Mis à jour le 12 févr. 2009
AGENCE FRANCE-PRESSE

Elles «ont réalisé de meilleures performances que leurs homologues des pays développés en 2008», souligne ce rapport, fondé sur le «rendement pour l'actionnaire», qui porte sur les 450 premiers groupes mondiaux cotés des secteurs des télécommunications, médias et technologies (TMT). «Géographiquement, la Chine, l'Amérique latine, le Moyen-Orient et l'Afrique affichent les meilleures moyennes» grâce à une «croissance continue de la demande» et «malgré les pertes engendrées par la crise économique», explique le cabinet dans un communiqué.

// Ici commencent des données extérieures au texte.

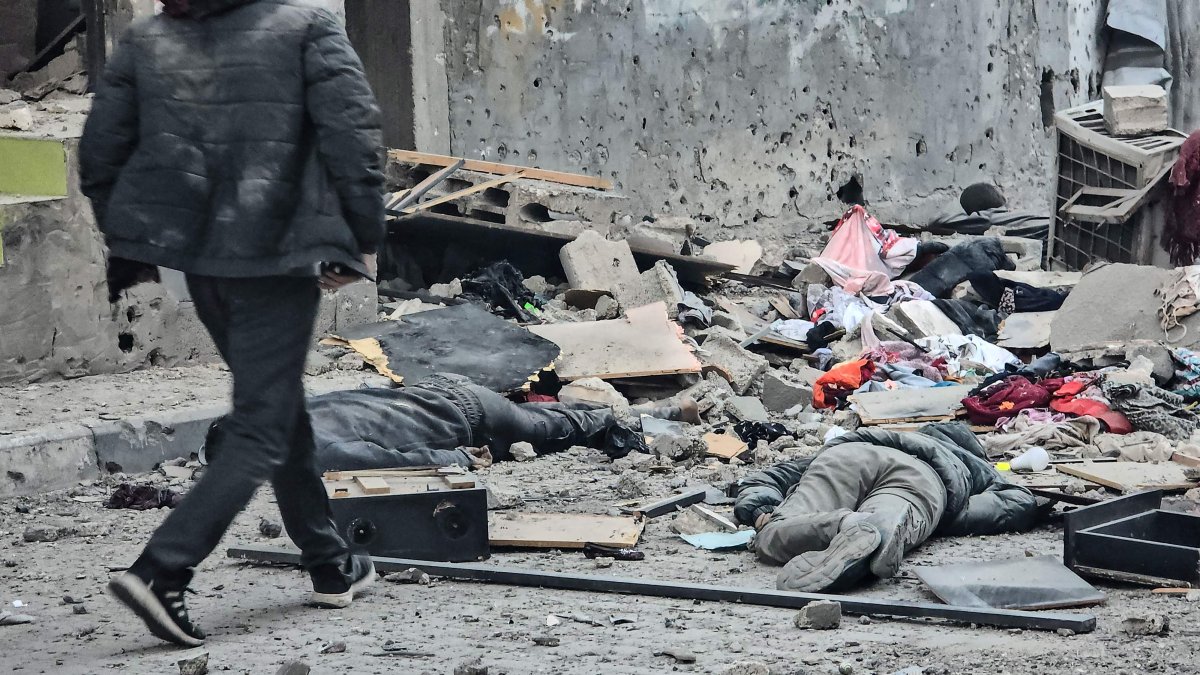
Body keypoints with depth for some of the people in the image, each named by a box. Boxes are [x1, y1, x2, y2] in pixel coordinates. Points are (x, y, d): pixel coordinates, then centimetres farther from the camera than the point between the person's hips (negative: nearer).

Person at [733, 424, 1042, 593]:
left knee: (773, 541, -18)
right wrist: (948, 515, 21)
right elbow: (1023, 503, 25)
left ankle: (852, 527, -46)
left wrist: (763, 516, 20)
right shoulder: (974, 464, 43)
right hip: (921, 476, -1)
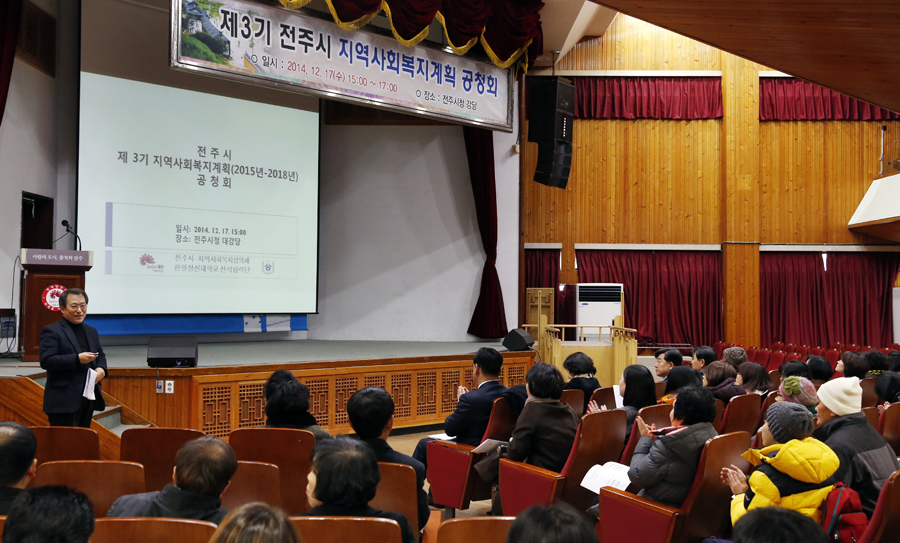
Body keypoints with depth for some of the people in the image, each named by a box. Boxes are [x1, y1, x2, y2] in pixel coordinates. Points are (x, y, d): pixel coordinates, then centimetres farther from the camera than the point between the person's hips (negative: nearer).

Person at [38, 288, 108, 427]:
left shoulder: (91, 331, 17)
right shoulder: (51, 331, -5)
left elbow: (100, 354, 22)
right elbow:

Certains pays émergents ont toutefois été touchés, en particulier l'Inde, où les sociétés de services informatiques «étaient tributaires des services financiers à hauteur de 30% de leurs activités avant la crise», ainsi que les pays d'Europe centrale et de l'Est.

Parmi les entreprises qui ont tiré leur épingle du jeu, figurent notamment le groupe indien de téléphonie mobile Bharti Airtel, le taïwanais Chunghwa Telecom, Maroc Telecom (filiale du français Vivendi) ou encore l'opérateur chinois China Mobile qui affiche «une capitalisation boursière supérieure à celle de Microsoft».

Le cabinet note par ailleurs un «inversement de la mondialisation»: les acteurs de pays émergents «abordent les marchés développés avec des offres low cost ciblant avec succès les consommateurs à faibles revenus», à l'instar du fabricant taïwanais Asus qui a percé en Europe et en Amérique du Nord avec son mini-ordinateur baptisé «Eee PC».